Neutrality comments were submitted to the FCC website. These used

variations of phrases—slightly modified to have the same meaning but

using different words—in order to give the appearance of a unique

comment being submitted. Especially disturbing was the fact that the

comments were given under assumed names, often those of the deceased, or

of those who are alive but never themselves submitted anything. So

concerning was the practice that it prompted the NY Attorney General to

open an investigation into the identity theft of New Yorkers whose names

were used in fake comments, leading him to eventually publish an open

letter to the FCC after failing to receive any response to repeated

inquiries.

What’s important for anarchists to take note of here is that a lot of

the debate around Net Neutrality makes it seem like it pits one set of

profit-hungry companies against another. Why should we care if ISPs or

streaming services win? Let them fight each other, it doesn’t affect us.

But the reality is much more dire. Since the major broadband providers

effectively run what amounts to oligopoly control over our access to

information, they have much more direct ability to filter, throttle, and

ban outright content which they deem unacceptable or unprofitable. So,

yeah, it’s about Netflix and Youtube. But it’s also about access to

radical or anarchist content from CrimethInc. or IGD. In addition to

shaping traffic, the repeal enables your provider to actually block

content altogether. This puts our ability to create our own radical

subjectivities under an even greater threat than before.

Radical Alternatives

Regulatory control by the centralized federal agencies backed by state

force is certainly no ideal to strive for, but (as is so often the case)

the state has set itself up to play the role of savior. In that role it

was holding back the forces of unmitigated private extraction of the

information landscape. But could things have been different? As

anarchists, could we have helped to shape the landscape itself in a more

decentralized, autonomous manner? Can we still? Instead of corporations

held back by state force, what would a non-corporate alternative to

Internet provision look like?

There are some radical alternatives that challenge corporate hegemonic

control over Internet provision at a very basic level. Exciting examples

of community-based approaches are taking shape in hacker spaces from

Oakland to New York in the form of mesh networks. The idea is simple:

instead of relying on the existing physical infrastructure built out by

the large telecommunications companies, we can build our own

infrastructure. We can take our home wifi routers, and program them to

talk to each other, to provide access to one another. This horizontal

communication stands in stark contrast to the usual usage of these

devices, which is mainly to facilitate access vertically, directly to

the ISP uplink. In this way, we can build an net that is created and

controlled by us. Pirate packets, jumping through the air.

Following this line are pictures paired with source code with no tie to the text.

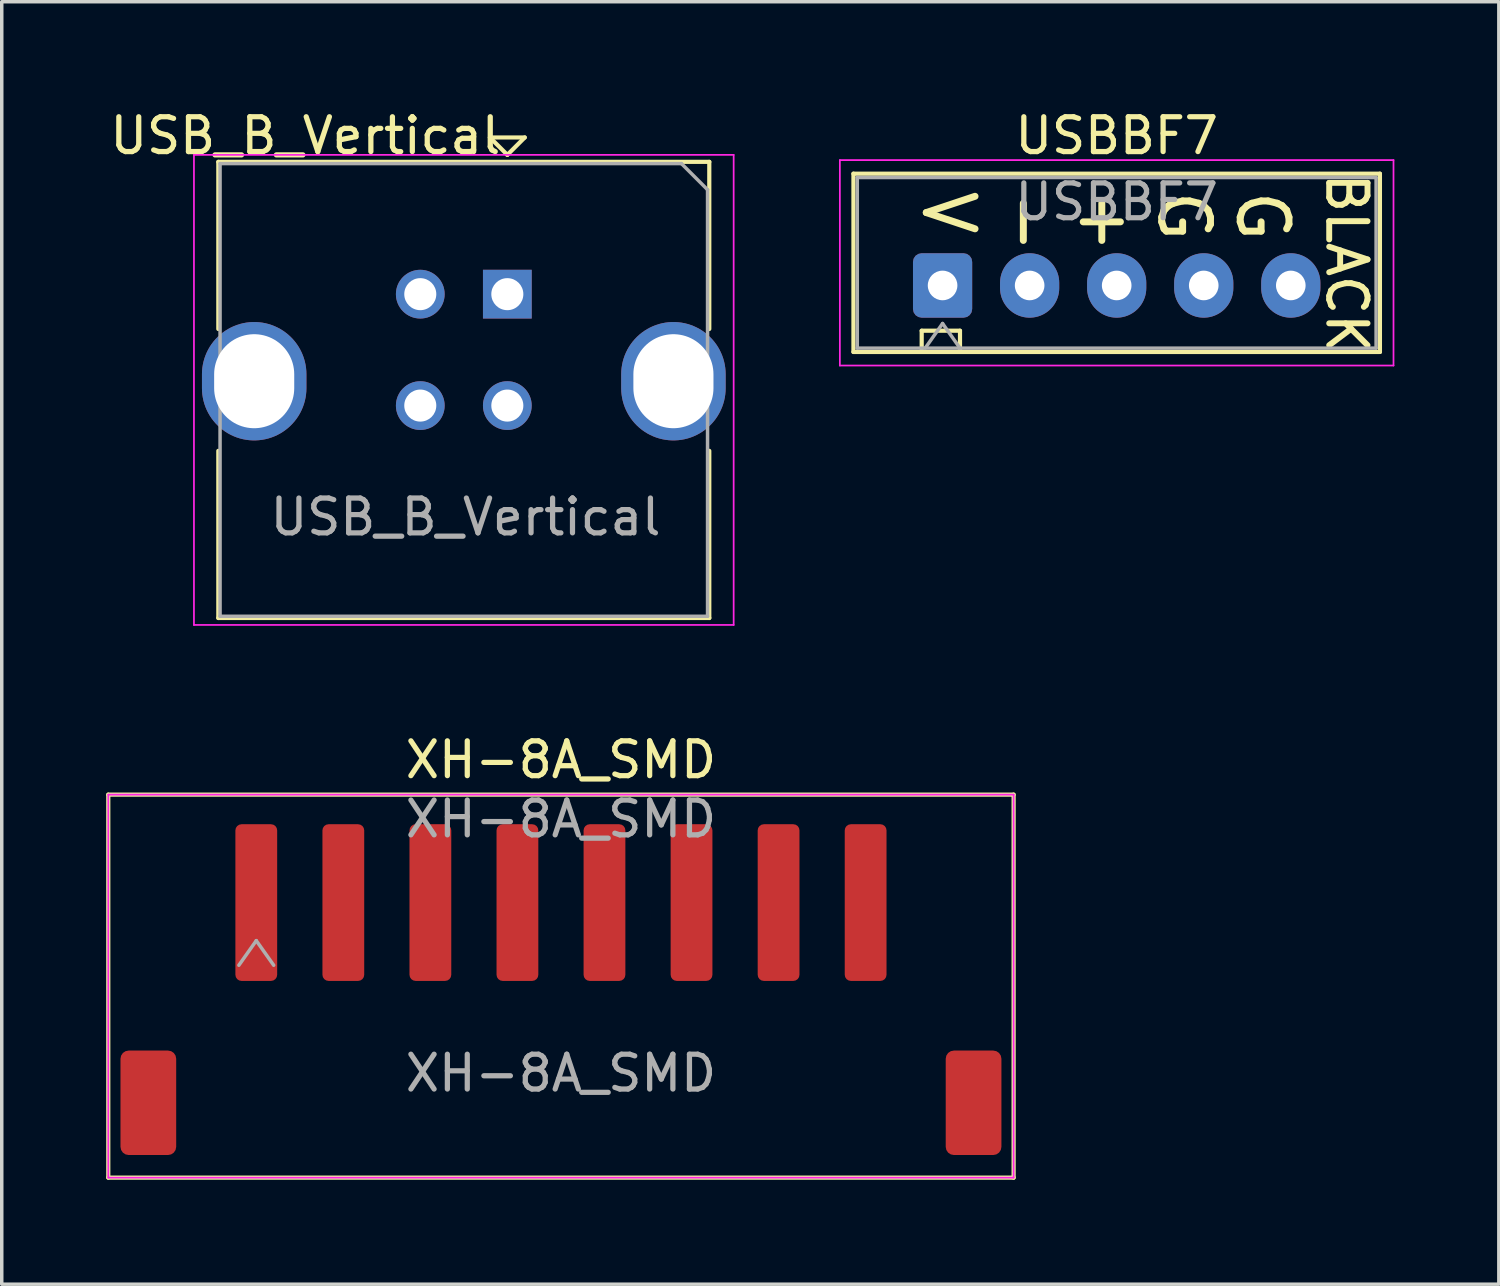
<source format=kicad_pcb>
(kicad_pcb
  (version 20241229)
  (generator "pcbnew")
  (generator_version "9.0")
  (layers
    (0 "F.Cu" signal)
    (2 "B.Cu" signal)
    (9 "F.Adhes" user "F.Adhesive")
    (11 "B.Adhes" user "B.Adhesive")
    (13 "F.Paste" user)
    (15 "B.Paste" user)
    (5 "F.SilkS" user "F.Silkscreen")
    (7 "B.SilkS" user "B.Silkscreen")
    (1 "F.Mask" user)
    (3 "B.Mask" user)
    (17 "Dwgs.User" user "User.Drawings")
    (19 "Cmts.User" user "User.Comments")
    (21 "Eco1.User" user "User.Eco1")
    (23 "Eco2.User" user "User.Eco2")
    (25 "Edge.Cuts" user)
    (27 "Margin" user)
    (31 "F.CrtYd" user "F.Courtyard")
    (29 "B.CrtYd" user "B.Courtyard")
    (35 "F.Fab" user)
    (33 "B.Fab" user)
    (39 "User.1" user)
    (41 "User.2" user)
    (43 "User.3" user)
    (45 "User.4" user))
  (footprint "USB_B_Vertical"
    (layer "F.Cu")
    (at 11.52 5.398)
    (property "Reference" "USB_B_Vertical" (at -5.8 -4.55 0) (layer "F.SilkS") (effects (font (size 1 1) (thickness 0.15))))
    (attr through_hole)
    (fp_line (start -8.3 -3.8) (end 5.8 -3.8) (stroke (width 0.12) (type solid)) (layer "F.SilkS"))
    (fp_line (start -8.3 1) (end -8.3 -3.8) (stroke (width 0.12) (type solid)) (layer "F.SilkS"))
    (fp_line (start -8.3 9.3) (end -8.3 4.5) (stroke (width 0.12) (type solid)) (layer "F.SilkS"))
    (fp_line (start -0.5 -4.5) (end 0 -4) (stroke (width 0.12) (type solid)) (layer "F.SilkS"))
    (fp_line (start 0 -4) (end 0.5 -4.5) (stroke (width 0.12) (type solid)) (layer "F.SilkS"))
    (fp_line (start 0.5 -4.5) (end -0.5 -4.5) (stroke (width 0.12) (type solid)) (layer "F.SilkS"))
    (fp_line (start 5.8 -3.8) (end 5.8 1) (stroke (width 0.12) (type solid)) (layer "F.SilkS"))
    (fp_line (start 5.8 4.5) (end 5.8 9.3) (stroke (width 0.12) (type solid)) (layer "F.SilkS"))
    (fp_line (start 5.8 9.3) (end -8.3 9.3) (stroke (width 0.12) (type solid)) (layer "F.SilkS"))
    (fp_line (start -9 -4) (end -9 9.5) (stroke (width 0.05) (type solid)) (layer "F.CrtYd"))
    (fp_line (start -9 -4) (end 6.5 -4) (stroke (width 0.05) (type solid)) (layer "F.CrtYd"))
    (fp_line (start 6.5 9.5) (end -9 9.5) (stroke (width 0.05) (type solid)) (layer "F.CrtYd"))
    (fp_line (start 6.5 9.5) (end 6.5 -4) (stroke (width 0.05) (type solid)) (layer "F.CrtYd"))
    (fp_line (start -8.25 -3.75) (end 5 -3.75) (stroke (width 0.1) (type solid)) (layer "F.Fab"))
    (fp_line (start -8.25 9.25) (end -8.25 -3.75) (stroke (width 0.1) (type solid)) (layer "F.Fab"))
    (fp_line (start 5 -3.75) (end 5.75 -3) (stroke (width 0.1) (type solid)) (layer "F.Fab"))
    (fp_line (start 5.75 -3) (end 5.75 9.25) (stroke (width 0.1) (type solid)) (layer "F.Fab"))
    (fp_line (start 5.75 9.25) (end -8.25 9.25) (stroke (width 0.1) (type solid)) (layer "F.Fab"))
    (fp_text user "${REFERENCE}" (at -1.2 6.4 0) (layer "F.Fab") (effects (font (size 1 1) (thickness 0.15))))
    (pad "1" thru_hole rect (at 0 0) (size 1.4 1.4) (drill 0.92) (layers "*.Cu" "*.Mask"))
    (pad "2" thru_hole circle (at -2.5 0) (size 1.4 1.4) (drill 0.92) (layers "*.Cu" "*.Mask"))
    (pad "3" thru_hole circle (at -2.5 3.2) (size 1.4 1.4) (drill 0.92) (layers "*.Cu" "*.Mask"))
    (pad "4" thru_hole circle (at 0 3.2) (size 1.4 1.4) (drill 0.92) (layers "*.Cu" "*.Mask"))
    (pad "5" thru_hole oval (at -7.27 2.5) (size 3 3.4) (drill oval 2.3 2.7) (layers "*.Cu" "*.Mask"))
    (pad "5" thru_hole oval (at 4.77 2.5) (size 3 3.4) (drill oval 2.3 2.7) (layers "*.Cu" "*.Mask")))
  (footprint "USBBF7"
    (layer "F.Cu")
    (at 24.02 5.148)
    (property "Reference" "USBBF7" (at 5 -4.3 0) (layer "F.SilkS") (effects (font (size 1 1) (thickness 0.15))))
    (attr through_hole)
    (fp_line (start -2.56 -3.21) (end -2.56 1.91) (stroke (width 0.12) (type solid)) (layer "F.SilkS"))
    (fp_line (start -2.56 1.91) (end 12.56 1.91) (stroke (width 0.12) (type solid)) (layer "F.SilkS"))
    (fp_line (start -0.6 1.3) (end 0.5 1.3) (stroke (width 0.12) (type default)) (layer "F.SilkS"))
    (fp_line (start -0.6 1.9) (end -0.6 1.3) (stroke (width 0.12) (type default)) (layer "F.SilkS"))
    (fp_line (start 0.5 1.3) (end 0.5 1.9) (stroke (width 0.12) (type default)) (layer "F.SilkS"))
    (fp_line (start 12.56 -3.21) (end -2.56 -3.21) (stroke (width 0.12) (type solid)) (layer "F.SilkS"))
    (fp_line (start 12.56 1.91) (end 12.56 -3.21) (stroke (width 0.12) (type solid)) (layer "F.SilkS"))
    (fp_line (start -2.95 -3.6) (end -2.95 2.3) (stroke (width 0.05) (type solid)) (layer "F.CrtYd"))
    (fp_line (start -2.95 2.3) (end 12.95 2.3) (stroke (width 0.05) (type solid)) (layer "F.CrtYd"))
    (fp_line (start 12.95 -3.6) (end -2.95 -3.6) (stroke (width 0.05) (type solid)) (layer "F.CrtYd"))
    (fp_line (start 12.95 2.3) (end 12.95 -3.6) (stroke (width 0.05) (type solid)) (layer "F.CrtYd"))
    (fp_line (start -2.45 -3.1) (end -2.45 1.8) (stroke (width 0.1) (type solid)) (layer "F.Fab"))
    (fp_line (start -2.45 1.8) (end 12.45 1.8) (stroke (width 0.1) (type solid)) (layer "F.Fab"))
    (fp_line (start -0.5 1.8) (end 0 1.093) (stroke (width 0.1) (type solid)) (layer "F.Fab"))
    (fp_line (start 0 1.093) (end 0.5 1.8) (stroke (width 0.1) (type solid)) (layer "F.Fab"))
    (fp_line (start 12.45 -3.1) (end -2.45 -3.1) (stroke (width 0.1) (type solid)) (layer "F.Fab"))
    (fp_line (start 12.45 1.8) (end 12.45 -3.1) (stroke (width 0.1) (type solid)) (layer "F.Fab"))
    (fp_text user "G\nG\n+\n-\nV" (at -0.65 -2.825 270) (unlocked yes) (layer "F.SilkS") (effects (font (size 1.4 1.4) (thickness 0.2)) (justify left bottom)))
    (fp_text user "BLACK" (at 10.96 -3.32 270) (unlocked yes) (layer "F.SilkS") (effects (font (size 1.1 1.1) (thickness 0.17) (bold yes)) (justify left bottom)))
    (fp_text user "${REFERENCE}" (at 5 -2.4 0) (layer "F.Fab") (effects (font (size 1 1) (thickness 0.15))))
    (pad "1" thru_hole roundrect (at 0 0) (size 1.7 1.85) (drill 0.85) (layers "*.Cu" "*.Mask") (roundrect_rratio 0.147))
    (pad "2" thru_hole oval (at 2.5 0) (size 1.7 1.85) (drill 0.85) (layers "*.Cu" "*.Mask"))
    (pad "3" thru_hole oval (at 5 0) (size 1.7 1.85) (drill 0.85) (layers "*.Cu" "*.Mask"))
    (pad "4" thru_hole oval (at 7.5 0) (size 1.7 1.85) (drill 0.85) (layers "*.Cu" "*.Mask"))
    (pad "5" thru_hole oval (at 10 0) (size 1.7 1.85) (drill 0.85) (layers "*.Cu" "*.Mask")))
  (footprint "XH-8A_SMD"
    (layer "F.Cu")
    (at 13.06 21.771)
    (property "Reference" "XH-8A_SMD" (at 0 -3 0) (unlocked yes) (layer "F.SilkS") (effects (font (size 1 1) (thickness 0.15))))
    (fp_line (start -13 -2) (end -13 9) (stroke (width 0.12) (type solid)) (layer "F.SilkS"))
    (fp_line (start -13 9) (end 13 9) (stroke (width 0.12) (type solid)) (layer "F.SilkS"))
    (fp_line (start 13 -2) (end -13 -2) (stroke (width 0.12) (type solid)) (layer "F.SilkS"))
    (fp_line (start 13 9) (end 13 -2) (stroke (width 0.12) (type solid)) (layer "F.SilkS"))
    (fp_line (start -13 -2) (end -13 9) (stroke (width 0.05) (type solid)) (layer "F.CrtYd"))
    (fp_line (start -13 9) (end 13 9) (stroke (width 0.05) (type solid)) (layer "F.CrtYd"))
    (fp_line (start 13 -2) (end -13 -2) (stroke (width 0.05) (type solid)) (layer "F.CrtYd"))
    (fp_line (start 13 9) (end 13 -2) (stroke (width 0.05) (type solid)) (layer "F.CrtYd"))
    (fp_line (start -9.25 2.9) (end -8.75 2.193) (stroke (width 0.1) (type solid)) (layer "F.Fab"))
    (fp_line (start -8.75 2.193) (end -8.25 2.9) (stroke (width 0.1) (type solid)) (layer "F.Fab"))
    (fp_text user "${REFERENCE}" (at 0 6 0) (unlocked yes) (layer "F.Fab") (effects (font (size 1 1) (thickness 0.15))))
    (fp_text user "${REFERENCE}" (at 0 -1.3 0) (layer "F.Fab") (effects (font (size 1 1) (thickness 0.15))))
    (pad "0" smd roundrect (at -11.85 6.85) (size 1.6 3) (layers "F.Cu" "F.Mask" "F.Paste") (roundrect_rratio 0.147))
    (pad "0" smd roundrect (at 11.85 6.85) (size 1.6 3) (layers "F.Cu" "F.Mask" "F.Paste") (roundrect_rratio 0.147))
    (pad "1" smd roundrect (at -8.75 1.1) (size 1.2 4.5) (layers "F.Cu" "F.Mask" "F.Paste") (roundrect_rratio 0.147))
    (pad "2" smd roundrect (at -6.25 1.1) (size 1.2 4.5) (layers "F.Cu" "F.Mask" "F.Paste") (roundrect_rratio 0.147))
    (pad "3" smd roundrect (at -3.75 1.1) (size 1.2 4.5) (layers "F.Cu" "F.Mask" "F.Paste") (roundrect_rratio 0.147))
    (pad "4" smd roundrect (at -1.25 1.1) (size 1.2 4.5) (layers "F.Cu" "F.Mask" "F.Paste") (roundrect_rratio 0.147))
    (pad "5" smd roundrect (at 1.25 1.1) (size 1.2 4.5) (layers "F.Cu" "F.Mask" "F.Paste") (roundrect_rratio 0.147))
    (pad "6" smd roundrect (at 3.75 1.1) (size 1.2 4.5) (layers "F.Cu" "F.Mask" "F.Paste") (roundrect_rratio 0.147))
    (pad "7" smd roundrect (at 6.25 1.1) (size 1.2 4.5) (layers "F.Cu" "F.Mask" "F.Paste") (roundrect_rratio 0.147))
    (pad "8" smd roundrect (at 8.75 1.1) (size 1.2 4.5) (layers "F.Cu" "F.Mask" "F.Paste") (roundrect_rratio 0.147)))
  (gr_rect
    (start -3 -3)
    (end 39.995 33.831)
    (stroke (width 0.1) (type default))
    (fill no)
    (layer "Edge.Cuts")))
</source>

The benefit for us is clear, and this is a fundamental, structural

challenge to the current state and corporate control flows. So our

challenge is twofold, both short-term and long-term. First, we must stop

the immediate, existential threat that we face with the repeal of the

most basic Net Neutrality protections, which threaten to silence our

voices. Second, we must build a structural alternative to the current

Internet, an other network, one where our voices can not be silenced by

a mere regulatory shift because no one else controls it but the

communities that comprise it themselves. A small example of this is the

mesh networks that exist today, which are fledgling but precious

examples of the prefiguration of power we wish to see.